To wit: CU’s two most-watched games over the last six years were matchups against Texas A&M from the SEC (4.5 million viewers on FOX) last fall and at home vs. Nebraska from the Big Ten (3.45 million on FOX) in 2019. Which is part of the reasoning, George explained, behind future non-conference matchups that will include the likes of Florida, Oklahoma State, Missouri, Kansas State, Northwestern and Georgia Tech.
“We want to schedule those types of games because it elevates our brand and gives us more exposure nationally,” George said.

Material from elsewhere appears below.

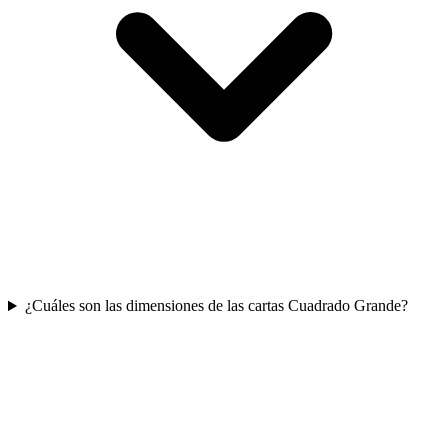
¿Cuáles son las dimensiones de las cartas Cuadrado Grande?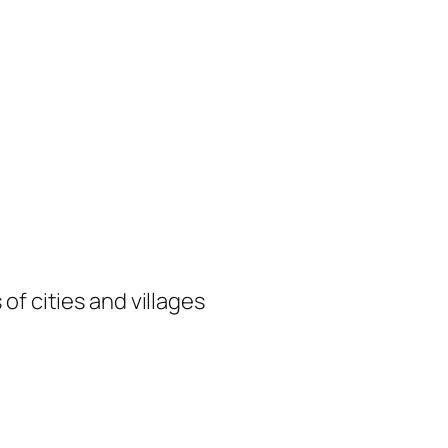
of cities and villages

CSU had only 17 games from ’12-19 and ’21 that turned up numbers that could be tracked by SportsMediaWatch, with the majority relegated to CBS Sports Network, streaming services such as ESPN3, or regional channels such as AT&T Rocky Mountain. The Rams’ charted regular-season telecasts averaged 866,133 viewers, which proved comparable to Mountain West peers Boise State (1.01 million) and San Diego State (657,071), two schools often floated as potential replacements for USC and UCLA in the Pac-12, or as possible expansion targets for the Big 12.
But all three schools are well behind the regular-season ratings of games featuring Cincinnati (1.485 million), BYU (1.438 million) or UCF (1.237 million). The Bearcats, Cougars and Golden Knights are joining the Big 12 on July 1, 2023.
“We need to win. And we need to win more often,” Rams athletic director Joe Parker told The Denver Post. “And we need to win with a sustained ability — not just one season, but over multiple seasons. And we haven’t been there as a program, quite frankly, from a sustained perspective since Coach Lubick was leading CSU football. We didn’t really have it before Sonny and we haven’t since Sonny, consistently.”
Time for patience
As to where the Buffs and Rams go from here, Thompson offers two words of advice:
“Be patient,” said Thompson, who now heads up the Thompson Sports Group. “(For CU, be) flexible and quick to react if necessary. (For CSU), the Mountain West is a place you can compete and thrive, so embrace it.”
So what can Buffs and Rams fans expect from the conference realignment picture in, say, 2030? Get ready for another dose of the unexpected.
Thompson said he thinks in eight years the current round of TV deals that have either been recently announced (Big Ten) or are being hammered out (Pac-12) “will have been renegotiated or will be about to be renegotiated, and we will have another round of realignment either right before or (in 2030).
“CSU (is likely) still in MW, but it might be called PMC — the PacMtn Conference. CU will be in something that starts with the word ‘Big.’ I’m not sure what the number behind it is.”
In other words, buckle up. Because the key to a brighter, more secure football future in Boulder and Fort Collins is more about fixing the present than fixating on the past.
“The (Buffs) have more of a history (than CSU) and a tradition of doing it,” Huard said. “But now it’s been 30 years …
“If they were just 7-5, if they were just 8-4 — it’s not like they have to go 12-0 or 10-2. But one winning season in 13 years, that’s just hard. And in college football, where it’s about revenue and ratings, people aren’t watching your games when you’re at the bottom.
“And when you can’t even get to .500 more than once in the last 13 years? It’s an uphill climb. It’s a 14er, for sure.”